_TASK GOAL_
Your answer must match the records word for word and contain no pictures.

[SOURCE MATERIAL — start]

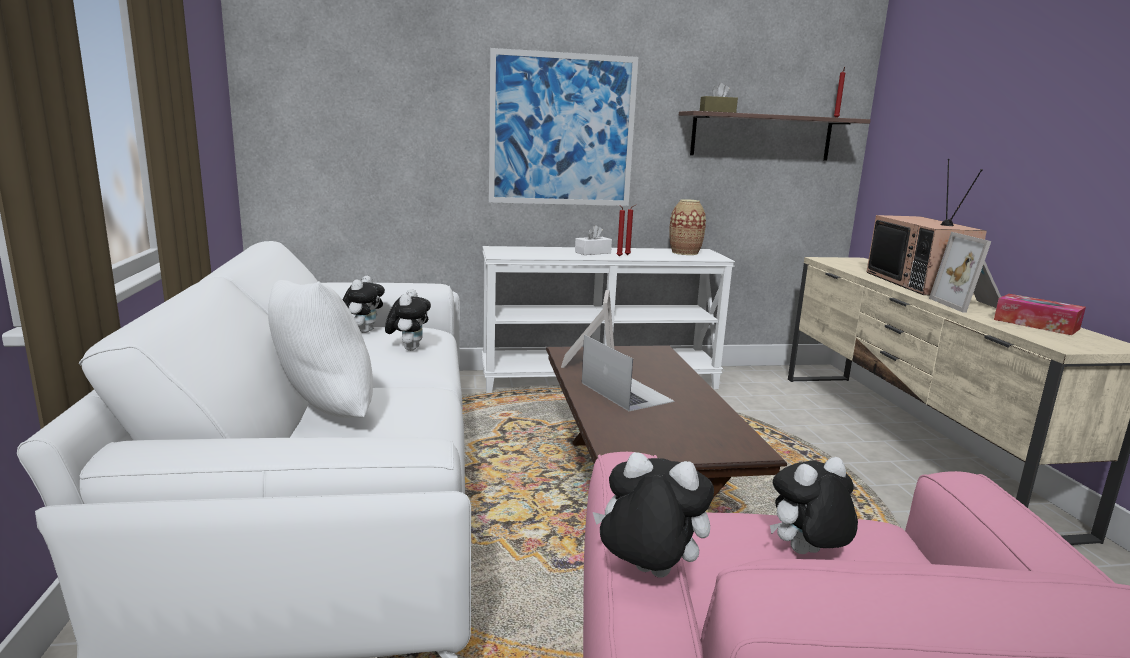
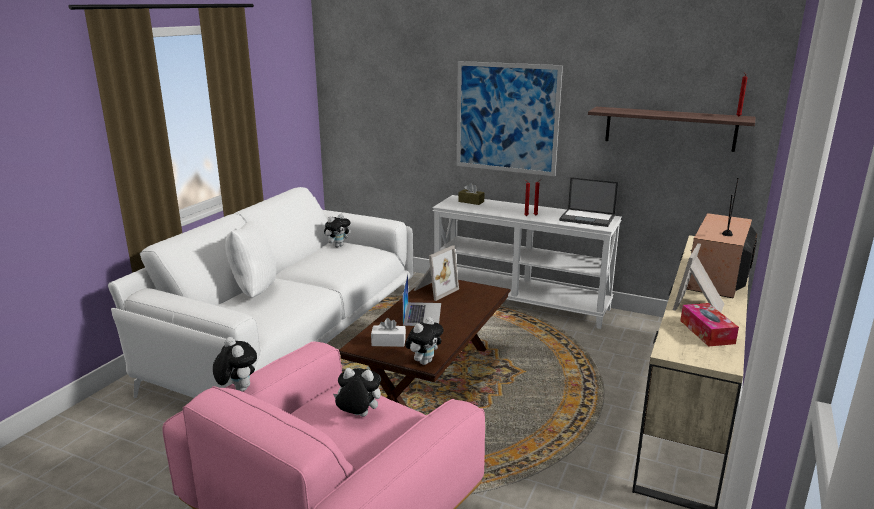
camera: 35 degrees right, 5 degrees up
plush toy [385,289,431,351] -> plush toy moved to [405,317,444,365]
white tissue box [575,225,612,255] -> white tissue box moved to [371,318,406,347]
vase [669,199,706,255] -> laptop [559,177,618,227]
brown tissue box [700,82,738,113] -> brown tissue box moved to [458,183,485,205]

[SOURCE MATERIAL — finish]

_EXERCISE ANSWER_
camera: 35 degrees right, 5 degrees up
plush toy [385,289,431,351] -> plush toy moved to [405,317,444,365]
white tissue box [575,225,612,255] -> white tissue box moved to [371,318,406,347]
vase [669,199,706,255] -> laptop [559,177,618,227]
brown tissue box [700,82,738,113] -> brown tissue box moved to [458,183,485,205]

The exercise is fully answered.